• Required actions
A - Translate into French the following sentence from the Bank of Canada news excerpt: "The Bank of Canada will likely see weak fourth quarter GDP data released Tuesday as pointing to a welcome soft landing that will allow policymakers to follow through on the conditional commitment to pause after eight straight interest-rate hikes, former government economist Glen Hodgson told MNI."
B - Reproduce, word for word, the stretch of the Bank of Canada news excerpt from "Source: Bank of" through "Hodgson told MNI.".
C - Answer these questions using the Bank of Canada news excerpt:
(i) On what date was the story first published?
(ii) How many straight interest-rate hikes does the commitment to pause follow?
(iii) At what organization did Hodgson serve as chief economist?

• Page excerpt
————————
Source: Bank of Canada
OTTAWA (MNI)

(Repeats story first published on February 28)

The Bank of Canada will likely see weak fourth quarter GDP data released Tuesday as pointing to a welcome soft landing that will allow policymakers to follow through on the conditional commitment to pause after eight straight interest-rate hikes, former government economist Glen Hodgson told MNI.

“This is what a healthy slowdown looks like, what a soft landing looks like,” said Hodgson, a consultant who has worked at the federal finance department and trade finance bank, and advised governments as former chief economist at the Conference Board. Canadian output was 0.0% at an annualized pace, far less than than the market consensus for around 1.5% and the Bank of Canada's 1.3% estimate.
————————
• Data extracts
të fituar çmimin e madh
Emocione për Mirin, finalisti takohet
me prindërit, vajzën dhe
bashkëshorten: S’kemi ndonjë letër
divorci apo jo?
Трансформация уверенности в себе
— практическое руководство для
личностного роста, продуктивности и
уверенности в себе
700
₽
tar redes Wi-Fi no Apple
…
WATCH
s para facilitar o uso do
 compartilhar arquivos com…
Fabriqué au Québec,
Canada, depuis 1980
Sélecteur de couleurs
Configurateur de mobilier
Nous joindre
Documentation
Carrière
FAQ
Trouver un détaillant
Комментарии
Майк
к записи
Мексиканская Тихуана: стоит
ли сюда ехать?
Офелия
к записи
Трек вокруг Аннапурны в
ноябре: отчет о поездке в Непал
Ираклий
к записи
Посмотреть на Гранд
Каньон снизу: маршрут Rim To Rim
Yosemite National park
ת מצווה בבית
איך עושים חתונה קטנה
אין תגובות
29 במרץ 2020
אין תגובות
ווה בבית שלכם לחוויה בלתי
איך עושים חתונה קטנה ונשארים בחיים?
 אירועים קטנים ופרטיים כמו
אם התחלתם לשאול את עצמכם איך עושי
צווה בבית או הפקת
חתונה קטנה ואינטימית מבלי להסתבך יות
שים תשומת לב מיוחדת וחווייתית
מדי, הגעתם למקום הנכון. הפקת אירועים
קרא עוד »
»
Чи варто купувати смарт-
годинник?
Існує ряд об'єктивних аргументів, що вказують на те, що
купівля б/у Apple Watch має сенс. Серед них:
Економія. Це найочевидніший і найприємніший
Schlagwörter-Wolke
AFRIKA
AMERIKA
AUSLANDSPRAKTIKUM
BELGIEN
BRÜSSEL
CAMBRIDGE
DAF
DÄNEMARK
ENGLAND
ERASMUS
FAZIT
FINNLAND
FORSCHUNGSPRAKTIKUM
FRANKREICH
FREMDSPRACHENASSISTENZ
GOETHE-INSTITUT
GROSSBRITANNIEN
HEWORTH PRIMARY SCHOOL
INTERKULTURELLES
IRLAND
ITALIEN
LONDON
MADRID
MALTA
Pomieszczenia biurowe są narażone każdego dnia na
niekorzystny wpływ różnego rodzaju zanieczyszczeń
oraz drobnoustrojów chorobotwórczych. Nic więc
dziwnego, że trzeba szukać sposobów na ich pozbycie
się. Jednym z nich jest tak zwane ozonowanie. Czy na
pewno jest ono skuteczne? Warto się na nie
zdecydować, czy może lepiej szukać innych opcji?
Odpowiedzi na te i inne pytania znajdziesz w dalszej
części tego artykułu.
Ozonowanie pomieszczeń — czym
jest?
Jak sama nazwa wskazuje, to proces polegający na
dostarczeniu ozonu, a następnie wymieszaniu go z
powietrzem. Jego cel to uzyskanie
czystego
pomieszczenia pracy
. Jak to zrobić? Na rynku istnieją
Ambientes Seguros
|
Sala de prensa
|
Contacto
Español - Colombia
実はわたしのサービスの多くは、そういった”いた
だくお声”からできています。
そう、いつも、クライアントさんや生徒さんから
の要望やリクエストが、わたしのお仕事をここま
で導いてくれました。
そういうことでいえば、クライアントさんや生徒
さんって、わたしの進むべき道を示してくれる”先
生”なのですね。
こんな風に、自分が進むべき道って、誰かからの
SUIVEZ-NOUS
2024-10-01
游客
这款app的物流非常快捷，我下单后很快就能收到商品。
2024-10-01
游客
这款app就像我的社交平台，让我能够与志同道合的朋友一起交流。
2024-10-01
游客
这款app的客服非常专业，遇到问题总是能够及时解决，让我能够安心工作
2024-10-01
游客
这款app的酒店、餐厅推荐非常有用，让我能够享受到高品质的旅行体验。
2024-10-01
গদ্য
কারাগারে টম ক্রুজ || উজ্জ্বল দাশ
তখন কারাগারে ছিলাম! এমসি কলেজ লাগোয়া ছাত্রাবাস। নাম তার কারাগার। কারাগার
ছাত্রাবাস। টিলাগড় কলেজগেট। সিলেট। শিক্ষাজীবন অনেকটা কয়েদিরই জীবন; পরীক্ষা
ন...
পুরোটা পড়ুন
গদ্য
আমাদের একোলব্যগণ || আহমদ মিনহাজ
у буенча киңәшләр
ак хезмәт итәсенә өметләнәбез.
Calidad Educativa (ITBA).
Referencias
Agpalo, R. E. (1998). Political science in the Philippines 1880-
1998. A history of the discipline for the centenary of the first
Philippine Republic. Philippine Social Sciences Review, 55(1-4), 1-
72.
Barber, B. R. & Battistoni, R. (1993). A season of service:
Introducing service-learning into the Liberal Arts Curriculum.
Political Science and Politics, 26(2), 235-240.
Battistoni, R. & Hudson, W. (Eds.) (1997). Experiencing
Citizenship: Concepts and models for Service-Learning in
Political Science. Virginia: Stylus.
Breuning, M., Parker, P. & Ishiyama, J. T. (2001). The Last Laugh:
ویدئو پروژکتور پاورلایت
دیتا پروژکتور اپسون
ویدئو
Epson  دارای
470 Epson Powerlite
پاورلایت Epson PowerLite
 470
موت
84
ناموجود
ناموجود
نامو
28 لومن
————————
• Solution set
A - La Banque du Canada verra probablement dans les faibles données du PIB du quatrième trimestre publiées mardi le signe d'un atterrissage en douceur bienvenu, qui permettra aux décideurs de respecter l'engagement conditionnel de marquer une pause après huit hausses consécutives des taux d'intérêt, a déclaré à MNI Glen Hodgson, ancien économiste du gouvernement.

B -
Source: Bank of Canada
OTTAWA (MNI)

(Repeats story first published on February 28)

The Bank of Canada will likely see weak fourth quarter GDP data released Tuesday as pointing to a welcome soft landing that will allow policymakers to follow through on the conditional commitment to pause after eight straight interest-rate hikes, former government economist Glen Hodgson told MNI.

C -
(i) February 28
(ii) Eight
(iii) The Conference Board